I
Un ángel se hizo hombre y habitó entre nosotros. De ángel sólo le quedaron las plumas y un gusto por el amor etéreo, que él, para hacerlo perceptible a los sentidos humanos, lo configuró en la forma de una mujer, mujer de figura anémica, probablemente sifilítica, seguramente tuberculosa. El ángel, nada experto en amores carnales, la colmaba de flores, de versos, de suspiros. La mujer estaba encantada; le quedaba tan poca carne, que no tenía deseos libidinosos y, por tanto, no echaba en falta retozar, cuerpo a cuerpo, con aquel hombre, nunca mejor dicho, llovido del cielo. Se llevaba las flores que le ofrecía a su pecho para arropar a su corazón cansado y frío; escuchaba sus versos como el que oye complacido caer la lluvia en primavera y se deja mojar para sentir su caricia; y los suspiros, ¡ay, los suspiros!, ella los hacía suyos como transfusiones de sangre vivificadora que le permitían inspirar un aire demasiado denso para ella. Hablaban, siempre hablaban. No comían ni bebían. Él le hablaba de paraísos, de cielos, del Padre Celestial, de ángeles, de praderas infinitas donde la tierra era una nube blanca como el algodón cardado, cubierta de margaritas. Ella, arrobada, dejaba volar su imaginación y comenzaba a danzar un vals, casi levitando del suelo, mientras le decía:” amor, amor que me haces transportar a los cielos, antes ignotos, pero ahora perceptibles. ¿Cuándo será el momento en que me lleves allí? Ya nada me retiene en la tierra, donde sólo te piden que te confundas con los cuerpos de los hombres para sentir esos cielos de que me hablas. Nunca supe de ellos. Los hombres me rechazaron siempre por mis pocas gracias. Dadme esta oportunidad, ángel de amor, que ninguna mujer debe morir en sí misma para sólo ser pasto de los gusanos». Y el ángel hecho hombre, llevado de su condición de ángel, la tomó en sus brazos, desplegó las alas ocultas y con ella voló.

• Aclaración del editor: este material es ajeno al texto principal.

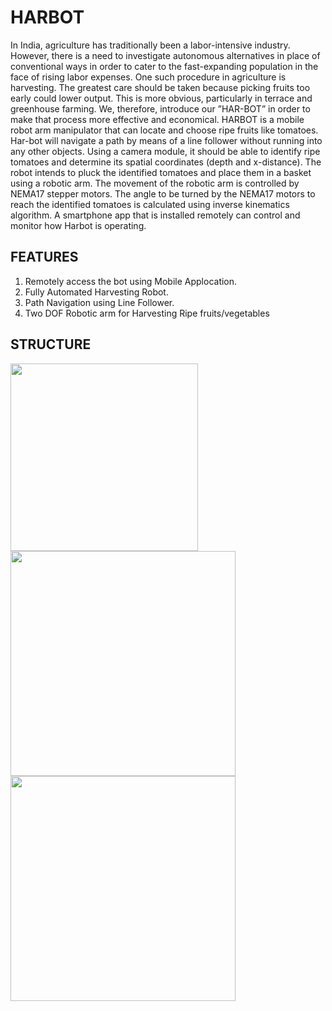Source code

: # HARBOT
In India, agriculture has traditionally been a labor-intensive industry. However, there is a need to investigate autonomous alternatives in place of conventional ways in order to cater to the fast-expanding population in the face of rising labor expenses. One such procedure in agriculture is harvesting. The greatest care should be taken because picking fruits too early could lower output. This is more obvious, particularly in terrace and greenhouse farming. We, therefore, introduce our ”HAR-BOT” in order to make that process more effective and economical. 
HARBOT is a mobile robot arm manipulator that can locate and choose ripe fruits like tomatoes. Har-bot will navigate a path by means of a line follower without running into any other objects. Using a camera module, it should be able to identify ripe tomatoes and determine its spatial coordinates (depth and x-distance). The robot intends to pluck the identified tomatoes and place them in a basket using a robotic arm. The movement of the robotic arm is controlled by NEMA17 stepper motors. The angle to be turned by the NEMA17 motors to reach the identified tomatoes is calculated using inverse kinematics algorithm. A smartphone app that is installed remotely can control and monitor how Harbot is operating.

## FEATURES
1. Remotely access the bot using Mobile Applocation.
2. Fully Automated Harvesting Robot.
3. Path Navigation using Line Follower.
4. Two DOF Robotic arm for Harvesting Ripe fruits/vegetables

## STRUCTURE

<img src = "https://github.com/abhishekbabut/HARBOT/assets/76171622/0988c677-842d-4500-99e2-f0031741f1df" width=300>
<img src = "https://github.com/abhishekbabut/HARBOT/assets/76171622/faa29214-0b18-4921-bb7d-74b33409a45c" width=360>
<img src="https://github.com/abhishekbabut/HARBOT/assets/76171622/f20b0739-7950-41f7-8b73-9dc85a95a108" width=360>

La mujer se llamaba Raquel, y la encontraron muerta en un banco del parque. Los hombres, provistos de máscaras, la retiraron de allí para conducirla al crematorio.
II
Me dejaste un pellizco en el corazón, mujer de mi creación bufa. Pude ser contigo más sensible y haberte dejado satisfecha como querías. Pero los creadores somos dioses miserables, sin compasión. También somos hombres, y aunque arrastremos los estigmas de nuestra propia creación, nos queda intacta la capacidad de la ternura. Ningún hombre es impasible ante la mujer que no consigue salir del mundo ínfimo que destinaron para ella. Si algo remueve nuestras propias miserias es la visión de una mujer desolada. No le daremos albergue en nuestros sentimientos, pero maldeciremos al Dios que, yéndosele la mano de artista, creó tal cúmulo de imperfecciones en la que nos dio por compañera. Porque, sin duda, cualquier mujer fue creada para acompañar al hombre en su misión cósmica. Y cuando una mujer no consigue desempeñar su papel, porque el hombre no la toma de la mano, se convierte en un proyecto fallido, impropio del creador de creadores. Si nosotros, los hombres, somos dioses pequeños, miserables y sin compasión, también somos proyectos fallidos de nuestro creador. Falló el creador cuando nos creó a su imagen y semejanza, y, probablemente, sin pretenderlo, nos dio la ternura que nos hizo diferentes. Para Raquel, lo del cielo deseado solo era una forma de tener consuelo.